| Problem |
Which lines of the records below contain the word "texorpdfstring"? Copy each of them out.

| Information supplied |
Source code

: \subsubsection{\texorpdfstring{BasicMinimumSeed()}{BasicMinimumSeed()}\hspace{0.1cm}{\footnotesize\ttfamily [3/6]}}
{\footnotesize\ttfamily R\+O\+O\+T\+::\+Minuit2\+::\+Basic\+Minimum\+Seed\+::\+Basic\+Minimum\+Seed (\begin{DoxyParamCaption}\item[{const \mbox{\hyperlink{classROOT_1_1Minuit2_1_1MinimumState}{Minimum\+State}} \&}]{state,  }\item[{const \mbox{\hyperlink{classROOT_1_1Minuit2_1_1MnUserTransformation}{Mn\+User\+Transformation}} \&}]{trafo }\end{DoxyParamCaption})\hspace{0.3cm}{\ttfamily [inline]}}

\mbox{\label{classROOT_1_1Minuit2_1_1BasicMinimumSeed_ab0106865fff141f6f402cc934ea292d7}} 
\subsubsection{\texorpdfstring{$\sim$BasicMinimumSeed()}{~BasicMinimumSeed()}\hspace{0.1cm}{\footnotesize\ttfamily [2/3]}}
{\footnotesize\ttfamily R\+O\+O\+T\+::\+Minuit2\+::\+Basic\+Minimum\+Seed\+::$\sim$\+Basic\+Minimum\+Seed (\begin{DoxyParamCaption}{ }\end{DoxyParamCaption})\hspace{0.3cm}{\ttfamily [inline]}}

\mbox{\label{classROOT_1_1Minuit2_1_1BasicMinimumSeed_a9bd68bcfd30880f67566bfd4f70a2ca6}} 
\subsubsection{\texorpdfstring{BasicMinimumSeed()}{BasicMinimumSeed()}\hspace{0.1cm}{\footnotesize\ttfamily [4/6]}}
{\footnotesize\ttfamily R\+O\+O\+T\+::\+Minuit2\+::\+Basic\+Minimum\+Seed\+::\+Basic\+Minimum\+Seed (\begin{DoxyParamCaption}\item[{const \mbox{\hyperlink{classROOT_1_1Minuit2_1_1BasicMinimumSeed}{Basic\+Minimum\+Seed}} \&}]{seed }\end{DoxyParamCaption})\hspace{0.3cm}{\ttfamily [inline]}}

| Answer section |
: \subsubsection{\texorpdfstring{BasicMinimumSeed()}{BasicMinimumSeed()}\hspace{0.1cm}{\footnotesize\ttfamily [3/6]}}
\subsubsection{\texorpdfstring{$\sim$BasicMinimumSeed()}{~BasicMinimumSeed()}\hspace{0.1cm}{\footnotesize\ttfamily [2/3]}}
\subsubsection{\texorpdfstring{BasicMinimumSeed()}{BasicMinimumSeed()}\hspace{0.1cm}{\footnotesize\ttfamily [4/6]}}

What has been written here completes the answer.